Exercise goal - From the listing below, keep only the lines that contain the word "every" and copy each one out in full. Capital and lowercase letters count as different.

Recorded data -

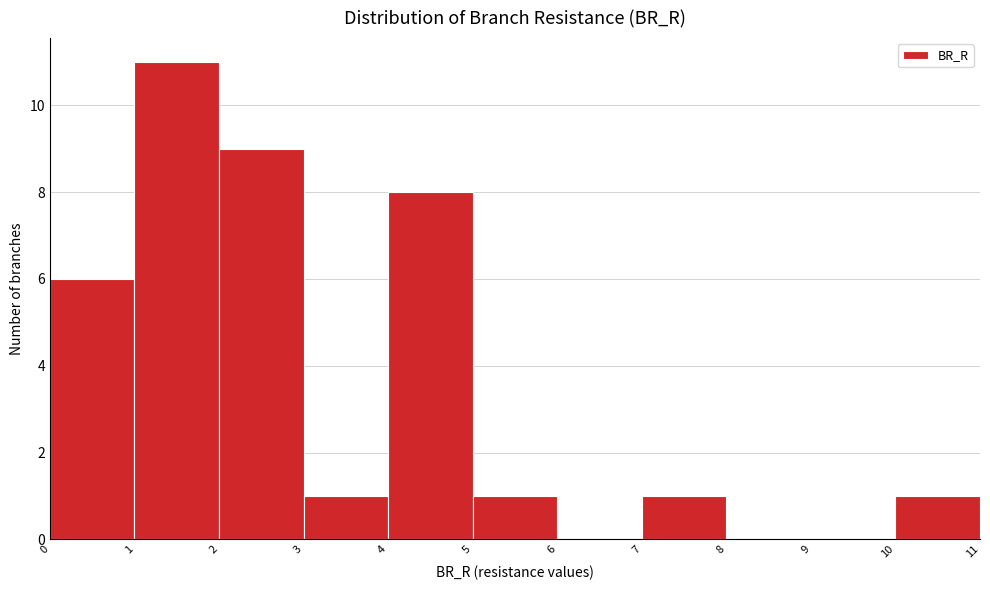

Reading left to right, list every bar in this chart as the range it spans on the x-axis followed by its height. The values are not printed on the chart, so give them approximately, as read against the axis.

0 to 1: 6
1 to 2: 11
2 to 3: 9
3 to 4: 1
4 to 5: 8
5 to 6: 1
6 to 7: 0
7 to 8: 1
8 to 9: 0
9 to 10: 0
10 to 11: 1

Solution to this problem -
Reading left to right, list every bar in this chart as the range it spans on the x-axis followed by its height. The values are not printed on the chart, so give them approximately, as read against the axis.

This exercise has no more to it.